# Litterbox



## mintchip (Apr 19, 2007)

Just wondering......has anyone else litterbox trainned their Hav?


----------



## ama0722 (Nov 28, 2006)

We didn't do it with the havanese but did with the maltese. Then we undid it when we bought a house with a privacy fence!

Amanda


----------



## LuvMyHavanese (Apr 13, 2007)

My 6 year old Dreamer, came to me litter box trained & she helped teach Tripp to use it. He used to go on the floor in front of it & at times played with it, be he eventually got the hang of it. They ONLY use it when we are not home or at night when they are in the ex-pen. Otherwise we go outside, even in bad weather. Of course, Dreamer will try & outlast the rain.


----------



## Missy (Nov 6, 2006)

We don't use an actual litterbox with litter- but we have a potty room- which is a sectioned off area in our garage that the boys access through a doggy door - we have set up trays with pee pads. My oldest Jasper now only goes out there in emergecnies- he prefers to go outside and we honor that when ever we can. the little one Cash still uses it quite a bit- but will also go outside when we ask him to. We originally put this room together because I had read that this breed was hard to house train. and that I knew there would be a day here and there that neither of us could get home for 9 or 10 hours and that little dogs can't hold it. Well Jassy has held it for 25 hours (ouch) when he didn't like the snow, but also didn't want to use the room... and both boys are pretty much house trained. We have a bit more work to do with Cash. And, well, pet stores are another story- both boys feel it is fine to go in pet stores.


----------



## LuvMyHavanese (Apr 13, 2007)

I did not think it was possible for a small dog to hold their urine for that long!!

I tried to switch to pee pads but they were messy! Litter, i found worked much better for us. It soaks it up, keeps it contained & does not smell.


----------



## Tom King (Aug 2, 2006)

We start all ours on it and have since it first came out. See my pictures in the Gallery. We have a system for starting them as soon as they can toddle.
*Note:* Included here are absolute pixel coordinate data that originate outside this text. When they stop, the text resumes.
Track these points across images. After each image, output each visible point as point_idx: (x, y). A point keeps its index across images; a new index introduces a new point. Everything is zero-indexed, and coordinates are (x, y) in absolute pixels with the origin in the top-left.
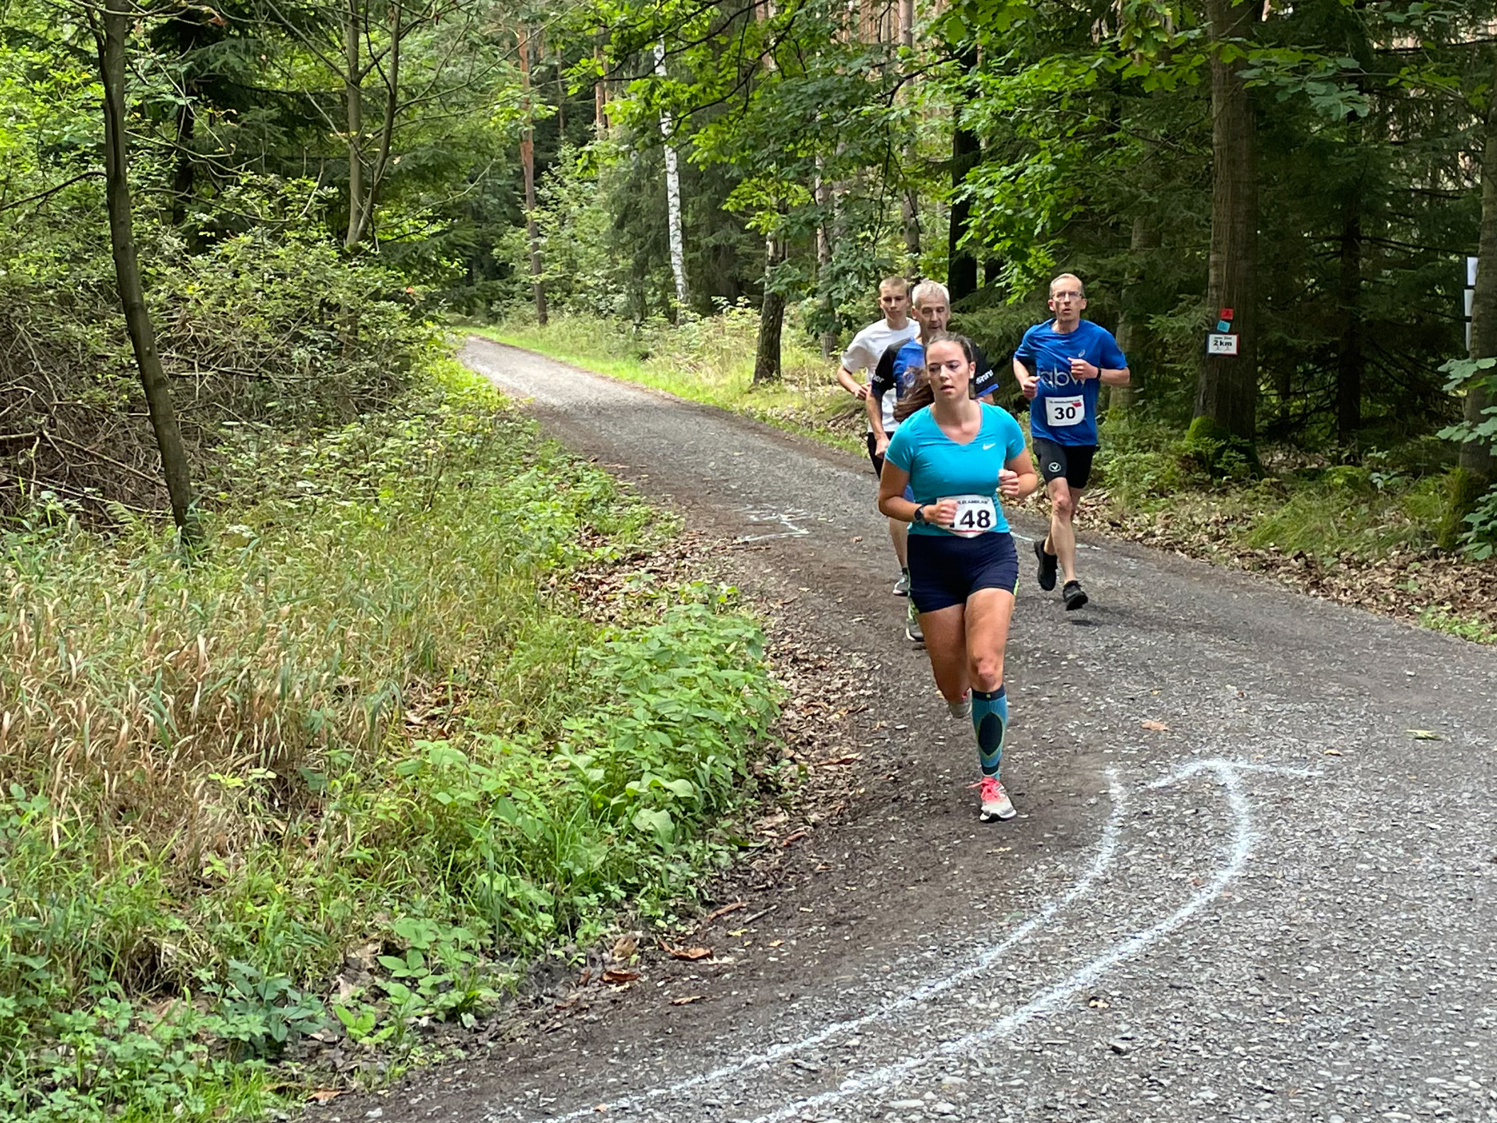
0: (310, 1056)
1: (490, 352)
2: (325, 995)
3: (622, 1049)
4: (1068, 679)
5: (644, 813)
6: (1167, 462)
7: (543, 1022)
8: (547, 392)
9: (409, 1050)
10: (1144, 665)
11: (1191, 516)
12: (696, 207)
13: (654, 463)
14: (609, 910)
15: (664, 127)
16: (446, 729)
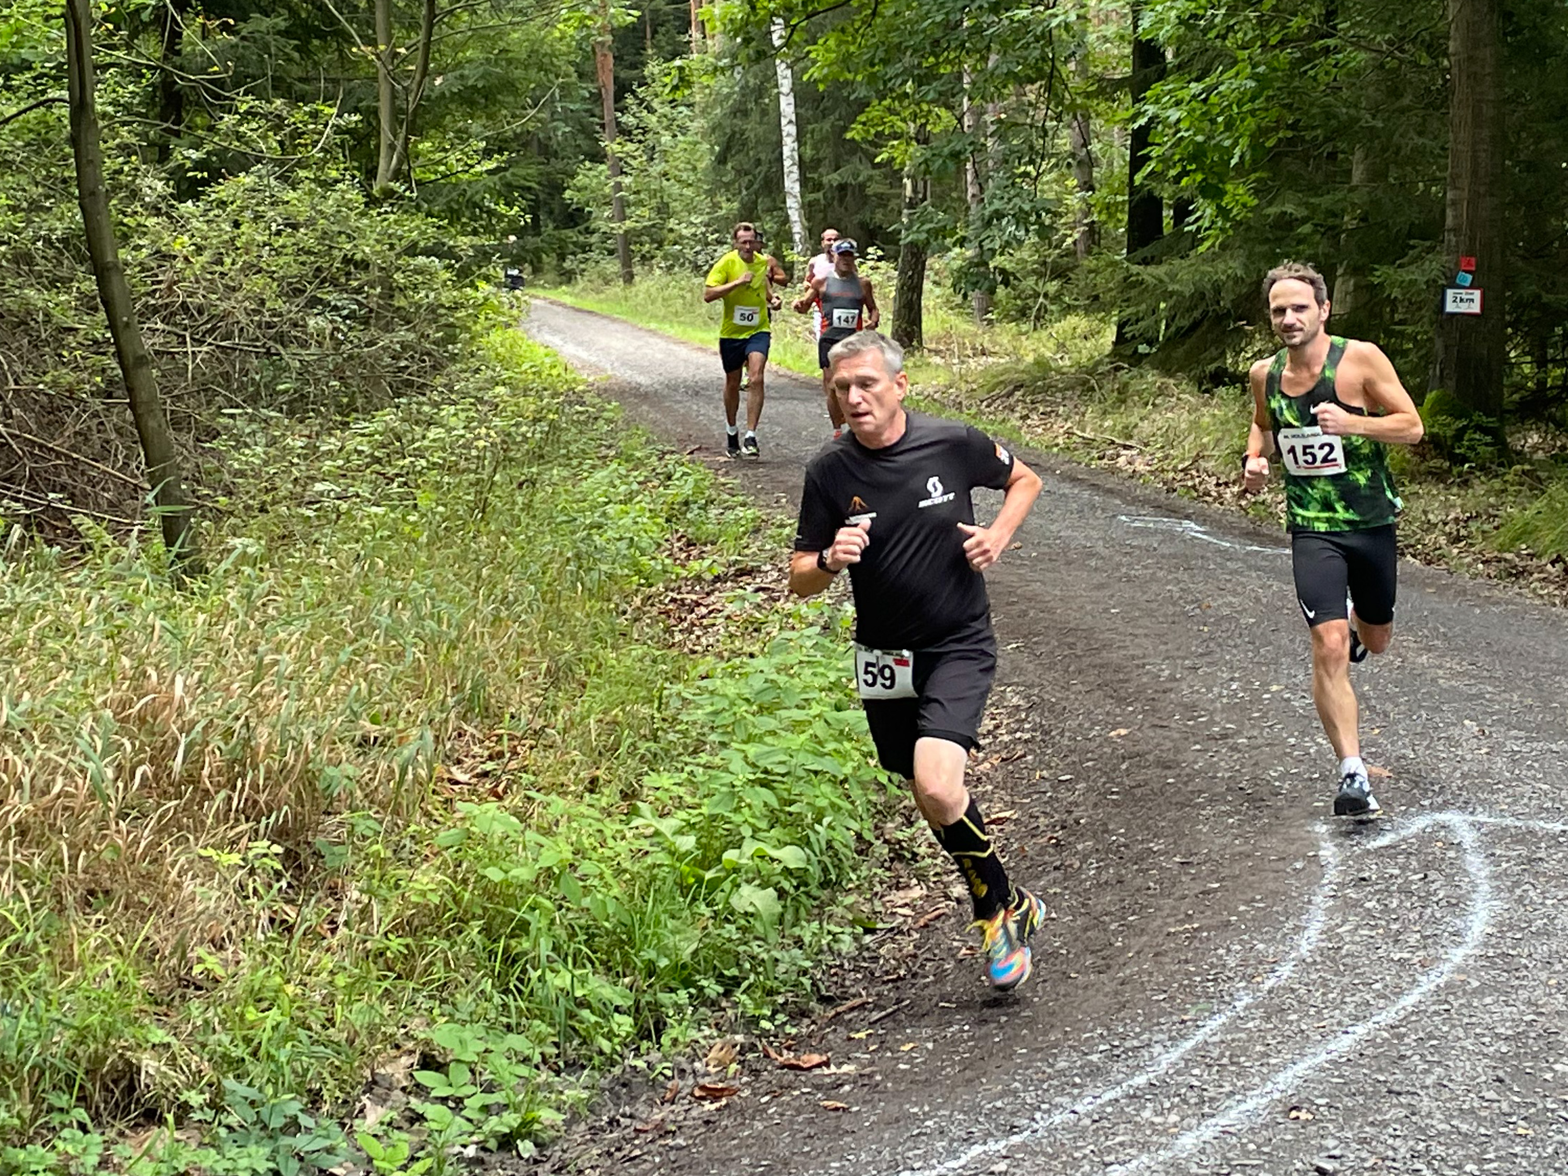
1: (561, 319)
2: (346, 1121)
4: (1271, 716)
5: (746, 890)
7: (619, 1149)
8: (632, 368)
11: (1425, 512)
12: (817, 136)
14: (702, 1009)
15: (775, 36)
16: (500, 789)
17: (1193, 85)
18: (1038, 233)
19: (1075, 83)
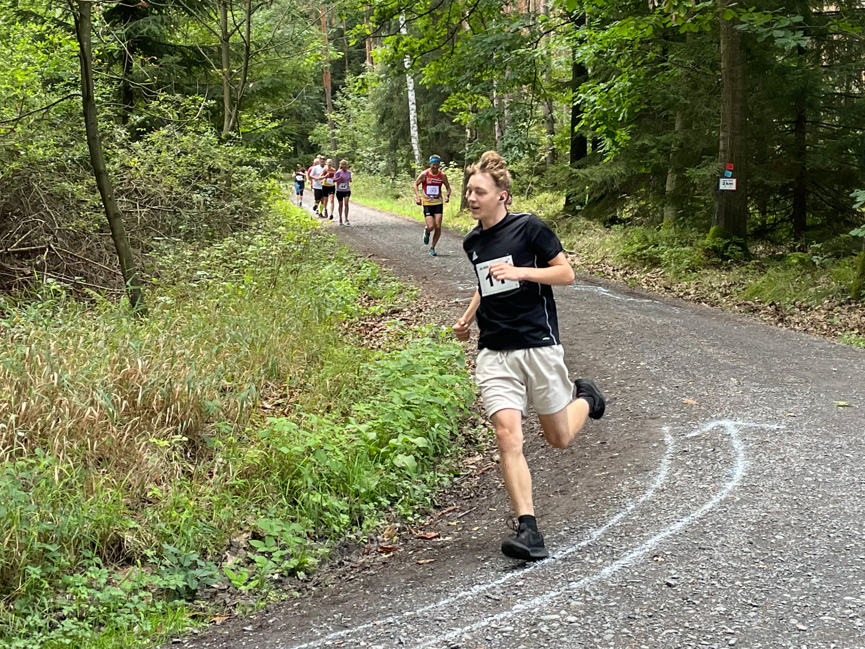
0: (211, 597)
2: (219, 563)
3: (389, 590)
4: (640, 377)
5: (400, 456)
6: (697, 252)
7: (344, 576)
9: (267, 593)
10: (684, 368)
11: (710, 283)
12: (425, 110)
13: (403, 258)
14: (380, 512)
15: (406, 64)
16: (286, 411)
17: (601, 84)
18: (528, 154)
19: (546, 84)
The puppies leave here with their new owners who have a piddle pad folded up with litter in it. If the trip home is a long one, the pad can be unfolded on the floor of the car and the puppy placed on it. So far everyone who has done this has said that it worked every time.

It's easy to transition from litter to anything else and even helps if you want to train the pup to go in one place in the yard. Just pup a handful of litter where you want them to go.


----------



## marjrc (Jan 13, 2007)

*Missy wrote: "And, well, pet stores are another story- both boys feel it is fine to go in pet stores."*

*** Yaaaaayyy!! They are protesting the sale of pet store pups, just like we are!! Way to go Cash and Jas!!!


----------